#### Testo fornito
L’Iguana era a pezzi: un romanzo tra Iggy e la Francigena

L’Iguana del titolo è proprio lui: il caro vecchio Iggy. Ma questo, spero di non deludervi, non è un romanzo rock: è altro ed è – consentitemi – di più. L’esordio del classe ’81 Giulio Pedani, già noto e apprezzato autore di racconti (pubblicati tra l’altro su Corriere della Sera, In fuga dalla bocciofila e Futbologia), è una vicenda assieme picaresca e di formazione con protagonisti tre millennial. Dei tre è Cile – così detto per la chioma liscia e corvina – a incaricarsi di dire io, lui che unisce i puntini per ricomporre le tessere della memoria. La sua narrazione è un viaggio assieme interiore e terreno, un andare geografico e mnemonico, un camminare per mille (?) chilometri lungo la Francigena, vena antica, celebre eppure refrattaria alle regole e ai codici della civiltà. E Iggy? Cosa c’entra Iggy? Certo che c’entra. Fra un po’ ci arriviamo.

Record di dati:
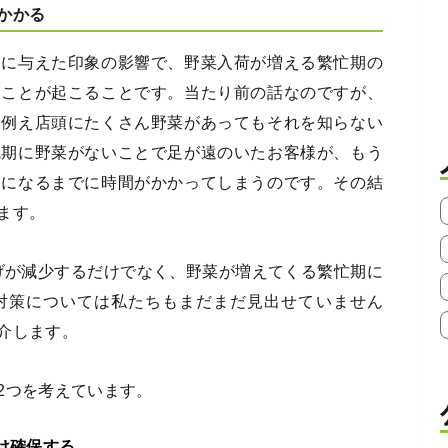
かかる
期に与えた印象の影響で、野菜入荷が増える繁忙期の
うことが起こることです。当たり前の話なのですが、
、例え店頭にたくさん野菜があってもそれを知らない
境期に野菜がないことで足が遠のいたお客様が、もう
うになるまでに時間がかかってしまうのです。その結
ます。
上げが減少するだけでなく、野菜が増えてくる繁忙期に
対策については私たちもまだまだ見出せていません
介します。
2つを考えています。
け確保する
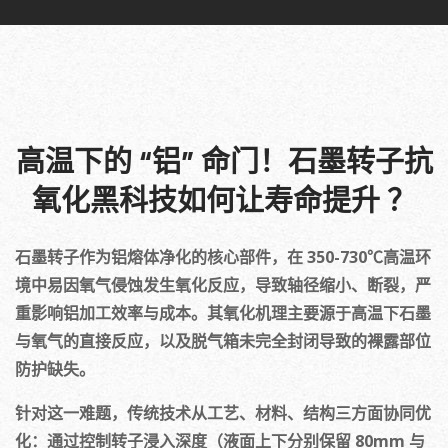
高温下的 “铝” 命门！石墨转子抗
氧化黑科技如何让寿命提升 ？
石墨转子作为铝熔体净化的核心部件，在 350-730℃高温环
境中易因氧气侵蚀发生氧化反应，导致轴径缩小、断裂，严
重影响铝加工效率与成本。其氧化机理主要源于高温下石墨
与氧气的直接反应，以及脱气箱未完全封闭导致的裸露部位
防护缺失。
针对这一难题，传统技术从工艺、材料、结构三方面协同优
化：通过控制转子浸入深度（液面上下分别保留 80mm 与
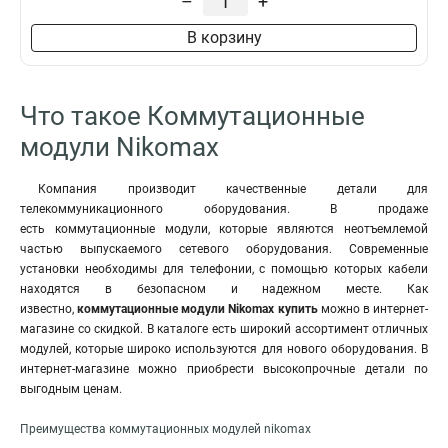
–
+
В корзину
Что такое Коммутационные
модули Nikomax
Компания производит качественные детали для
телекоммуникационного оборудования. В продаже
есть коммутационные модули, которые являются неотъемлемой
частью выпускаемого сетевого оборудования. Современные
установки необходимы для телефонии, с помощью которых кабели
находятся в безопасном и надежном месте. Как
известно,
коммутационные модули Nikomax купить
можно в интернет-
магазине со скидкой. В каталоге есть широкий ассортимент отличных
модулей, которые широко используются для нового оборудования. В
интернет-магазине можно приобрести высокопрочные детали по
выгодным ценам.
Преимущества коммутационных модулей nikomax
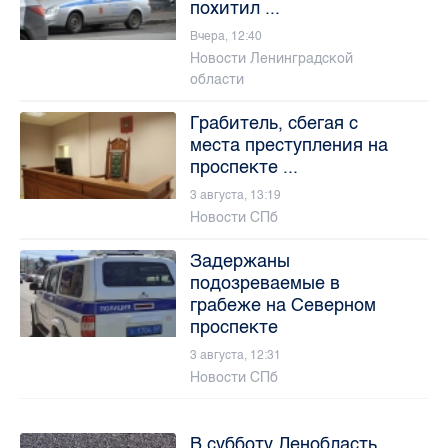
похитил ...
Вчера, 12:40
Новости Ленинградской
области
Грабитель, сбегая с
места преступления на
проспекте ...
3 августа, 13:19
Новости СПб
Задержаны
подозреваемые в
грабеже на Северном
проспекте
3 августа, 12:31
Новости СПб
В субботу Ленобласть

#### Cosa fare
Restituisci, parola per parola, il brano della recensione che comincia con "L’Iguana del titolo" e prosegue fino a "po’ ci arriviamo.". I record non servono a nulla in questo caso.

#### Risposta al compito
L’Iguana del titolo è proprio lui: il caro vecchio Iggy. Ma questo, spero di non deludervi, non è un romanzo rock: è altro ed è – consentitemi – di più. L’esordio del classe ’81 Giulio Pedani, già noto e apprezzato autore di racconti (pubblicati tra l’altro su Corriere della Sera, In fuga dalla bocciofila e Futbologia), è una vicenda assieme picaresca e di formazione con protagonisti tre millennial. Dei tre è Cile – così detto per la chioma liscia e corvina – a incaricarsi di dire io, lui che unisce i puntini per ricomporre le tessere della memoria. La sua narrazione è un viaggio assieme interiore e terreno, un andare geografico e mnemonico, un camminare per mille (?) chilometri lungo la Francigena, vena antica, celebre eppure refrattaria alle regole e ai codici della civiltà. E Iggy? Cosa c’entra Iggy? Certo che c’entra. Fra un po’ ci arriviamo.